Your task> Below are several entries. Transcribe exactly those lines that fall from the one with "[Day 7: Recursive" through the one with "Conflagration](https://adventofcode.com/2017/day/23) | Code |", end lines included.

Data>
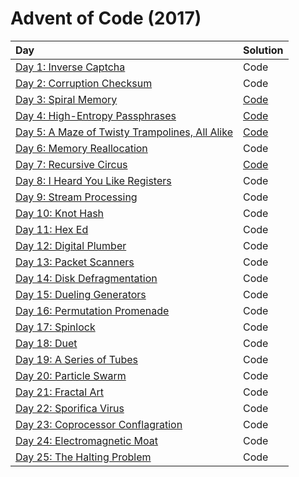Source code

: # Advent of Code (2017)

|                      Day                      |         Solution       |
| :-------------------------------------------- | :--------------------- |
| [Day 1: Inverse Captcha](https://adventofcode.com/2017/day/1) | Code |
| [Day 2: Corruption Checksum](https://adventofcode.com/2017/day/2) | Code |
| [Day 3: Spiral Memory](https://adventofcode.com/2017/day/3) | [Code](day03/day03.py) |
| [Day 4: High-Entropy Passphrases](https://adventofcode.com/2017/day/4) | [Code](day04/day04.py) |
| [Day 5: A Maze of Twisty Trampolines, All Alike](https://adventofcode.com/2017/day/5) | [Code](day05/day05.py) |
| [Day 6: Memory Reallocation](https://adventofcode.com/2017/day/6) | Code |
| [Day 7: Recursive Circus](https://adventofcode.com/2017/day/7) | [Code](day07/day07.py) |
| [Day 8: I Heard You Like Registers](https://adventofcode.com/2017/day/8) | Code |
| [Day 9: Stream Processing](https://adventofcode.com/2017/day/9) | Code |
| [Day 10: Knot Hash](https://adventofcode.com/2017/day/10) | Code |
| [Day 11: Hex Ed](https://adventofcode.com/2017/day/11) | Code |
| [Day 12: Digital Plumber](https://adventofcode.com/2017/day/12) | Code |
| [Day 13: Packet Scanners](https://adventofcode.com/2017/day/13) | Code |
| [Day 14: Disk Defragmentation](https://adventofcode.com/2017/day/14) | Code |
| [Day 15: Dueling Generators](https://adventofcode.com/2017/day/15) | Code |
| [Day 16: Permutation Promenade](https://adventofcode.com/2017/day/16) | Code |
| [Day 17: Spinlock](https://adventofcode.com/2017/day/17) | Code |
| [Day 18: Duet](https://adventofcode.com/2017/day/18) | Code |
| [Day 19: A Series of Tubes](https://adventofcode.com/2017/day/19) | Code |
| [Day 20: Particle Swarm](https://adventofcode.com/2017/day/20) | Code |
| [Day 21: Fractal Art](https://adventofcode.com/2017/day/21) | Code |
| [Day 22: Sporifica Virus](https://adventofcode.com/2017/day/22) | Code |
| [Day 23: Coprocessor Conflagration](https://adventofcode.com/2017/day/23) | Code |
| [Day 24: Electromagnetic Moat](https://adventofcode.com/2017/day/24) | Code |
| [Day 25: The Halting Problem](https://adventofcode.com/2017/day/25) | Code |
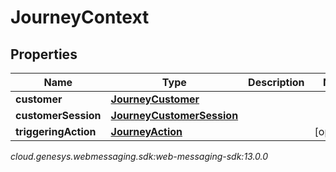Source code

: # JourneyContext


## Properties

| Name | Type | Description | Notes |
| ------------ | ------------- | ------------- | ------------- |
| **customer** | [**JourneyCustomer**](JourneyCustomer) |  |  |
| **customerSession** | [**JourneyCustomerSession**](JourneyCustomerSession) |  |  |
| **triggeringAction** | [**JourneyAction**](JourneyAction) |  |  [optional] |




_cloud.genesys.webmessaging.sdk:web-messaging-sdk:13.0.0_
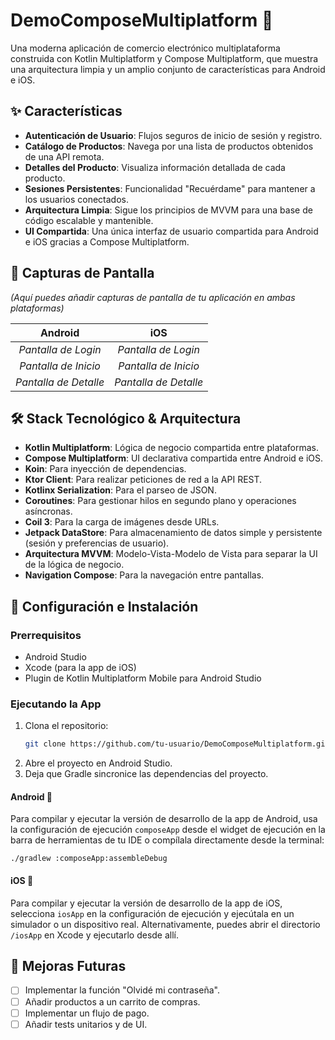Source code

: # DemoComposeMultiplatform 📱

Una moderna aplicación de comercio electrónico multiplataforma construida con Kotlin Multiplatform y Compose Multiplatform, que muestra una arquitectura limpia y un amplio conjunto de características para Android e iOS.

## ✨ Características

- **Autenticación de Usuario**: Flujos seguros de inicio de sesión y registro.
- **Catálogo de Productos**: Navega por una lista de productos obtenidos de una API remota.
- **Detalles del Producto**: Visualiza información detallada de cada producto.
- **Sesiones Persistentes**: Funcionalidad "Recuérdame" para mantener a los usuarios conectados.
- **Arquitectura Limpia**: Sigue los principios de MVVM para una base de código escalable y mantenible.
- **UI Compartida**: Una única interfaz de usuario compartida para Android e iOS gracias a Compose Multiplatform.

## 📸 Capturas de Pantalla

*(Aquí puedes añadir capturas de pantalla de tu aplicación en ambas plataformas)*

| Android | iOS |
| :---: | :---: |
| *Pantalla de Login* | *Pantalla de Login* |
| *Pantalla de Inicio* | *Pantalla de Inicio* |
| *Pantalla de Detalle*| *Pantalla de Detalle*|

## 🛠️ Stack Tecnológico & Arquitectura

- **Kotlin Multiplatform**: Lógica de negocio compartida entre plataformas.
- **Compose Multiplatform**: UI declarativa compartida entre Android e iOS.
- **Koin**: Para inyección de dependencias.
- **Ktor Client**: Para realizar peticiones de red a la API REST.
- **Kotlinx Serialization**: Para el parseo de JSON.
- **Coroutines**: Para gestionar hilos en segundo plano y operaciones asíncronas.
- **Coil 3**: Para la carga de imágenes desde URLs.
- **Jetpack DataStore**: Para almacenamiento de datos simple y persistente (sesión y preferencias de usuario).
- **Arquitectura MVVM**: Modelo-Vista-Modelo de Vista para separar la UI de la lógica de negocio.
- **Navigation Compose**: Para la navegación entre pantallas.

## 🚀 Configuración e Instalación

### Prerrequisitos

- Android Studio
- Xcode (para la app de iOS)
- Plugin de Kotlin Multiplatform Mobile para Android Studio

### Ejecutando la App

1.  Clona el repositorio:
    ```bash
    git clone https://github.com/tu-usuario/DemoComposeMultiplatform.git
    ```
2.  Abre el proyecto en Android Studio.
3.  Deja que Gradle sincronice las dependencias del proyecto.

#### Android 🤖

Para compilar y ejecutar la versión de desarrollo de la app de Android, usa la configuración de ejecución `composeApp` desde el widget de ejecución en la barra de herramientas de tu IDE o compílala directamente desde la terminal:
```shell
./gradlew :composeApp:assembleDebug
```

#### iOS 🍏

Para compilar y ejecutar la versión de desarrollo de la app de iOS, selecciona `iosApp` en la configuración de ejecución y ejecútala en un simulador o un dispositivo real. Alternativamente, puedes abrir el directorio `/iosApp` en Xcode y ejecutarlo desde allí.

## 🔮 Mejoras Futuras

- [ ] Implementar la función "Olvidé mi contraseña".
- [ ] Añadir productos a un carrito de compras.
- [ ] Implementar un flujo de pago.
- [ ] Añadir tests unitarios y de UI.
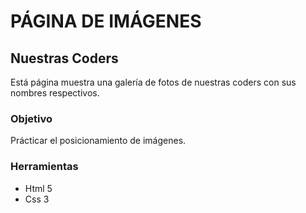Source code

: # PÁGINA DE IMÁGENES

## Nuestras Coders

Está página muestra una galería de fotos de nuestras coders con sus nombres respectivos.

### Objetivo

Prácticar el posicionamiento de imágenes.

### Herramientas

* Html 5
* Css 3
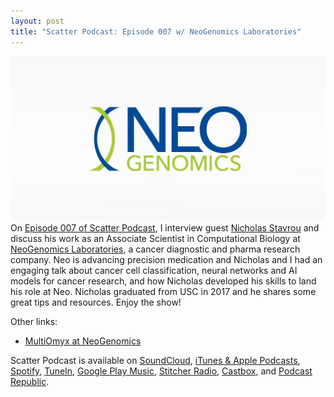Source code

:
 ```yaml
---
layout: post
title: "Scatter Podcast: Episode 007 w/ NeoGenomics Laboratories"
---
```

[![](https://raw.githubusercontent.com/JavOrraca/Home/gh-pages/assets/img/NeoGenomics.jpg)](https://soundcloud.com/scatterpodcast/episode-007)
<br>
On [Episode 007 of Scatter Podcast](https://soundcloud.com/scatterpodcast/episode-007), I interview guest [Nicholas Stavrou](https://www.linkedin.com/in/nicholas-stavrou/) and discuss his work as an Associate Scientist in Computational Biology at [NeoGenomics Laboratories](https://neogenomics.com/), a cancer diagnostic and pharma research company. Neo is advancing precision medication and Nicholas and I had an engaging talk about cancer cell classification, neural networks and AI models for cancer research, and how Nicholas developed his skills to land his role at Neo. Nicholas graduated from USC in 2017 and he shares some great tips and resources. Enjoy the show!

Other links:
* [MultiOmyx at NeoGenomics](https://neogenomics.com/pharma-services/lab-services/multiomyx)

Scatter Podcast is available on [SoundCloud](https://soundcloud.com/scatterpodcast), [iTunes & Apple Podcasts](https://podcasts.apple.com/us/podcast/scatter-podcast/id1458544194), [Spotify](https://open.spotify.com/show/64UpJwByrdsrLSYObuEeHx?si=n_UlBzrYQv6ptBjeXfSOsw), [TuneIn](https://tunein.com/podcasts/Business--Economics-Podcasts/Scatter-Podcast-p1216105/), [Google Play Music](https://playmusic.app.goo.gl/?ibi=com.google.PlayMusic&isi=691797987&ius=googleplaymusic&apn=com.google.android.music&link=https://play.google.com/music/m/Iqayzaqkmvhu5op3yehzbj5bus4?t%3DScatter_Podcast%26pcampaignid%3DMKT-na-all-co-pr-mu-pod-16), [Stitcher Radio](https://www.stitcher.com/podcast/scatter-podcast/httpssoundcloudcomscatterpodcast), [Castbox](https://castbox.fm/channel/id2083174), and [Podcast Republic](https://www.podcastrepublic.net/podcast/1458544194).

Solution to the exercise>
| [Day 7: Recursive Circus](https://adventofcode.com/2017/day/7) | [Code](day07/day07.py) |
| [Day 8: I Heard You Like Registers](https://adventofcode.com/2017/day/8) | Code |
| [Day 9: Stream Processing](https://adventofcode.com/2017/day/9) | Code |
| [Day 10: Knot Hash](https://adventofcode.com/2017/day/10) | Code |
| [Day 11: Hex Ed](https://adventofcode.com/2017/day/11) | Code |
| [Day 12: Digital Plumber](https://adventofcode.com/2017/day/12) | Code |
| [Day 13: Packet Scanners](https://adventofcode.com/2017/day/13) | Code |
| [Day 14: Disk Defragmentation](https://adventofcode.com/2017/day/14) | Code |
| [Day 15: Dueling Generators](https://adventofcode.com/2017/day/15) | Code |
| [Day 16: Permutation Promenade](https://adventofcode.com/2017/day/16) | Code |
| [Day 17: Spinlock](https://adventofcode.com/2017/day/17) | Code |
| [Day 18: Duet](https://adventofcode.com/2017/day/18) | Code |
| [Day 19: A Series of Tubes](https://adventofcode.com/2017/day/19) | Code |
| [Day 20: Particle Swarm](https://adventofcode.com/2017/day/20) | Code |
| [Day 21: Fractal Art](https://adventofcode.com/2017/day/21) | Code |
| [Day 22: Sporifica Virus](https://adventofcode.com/2017/day/22) | Code |
| [Day 23: Coprocessor Conflagration](https://adventofcode.com/2017/day/23) | Code |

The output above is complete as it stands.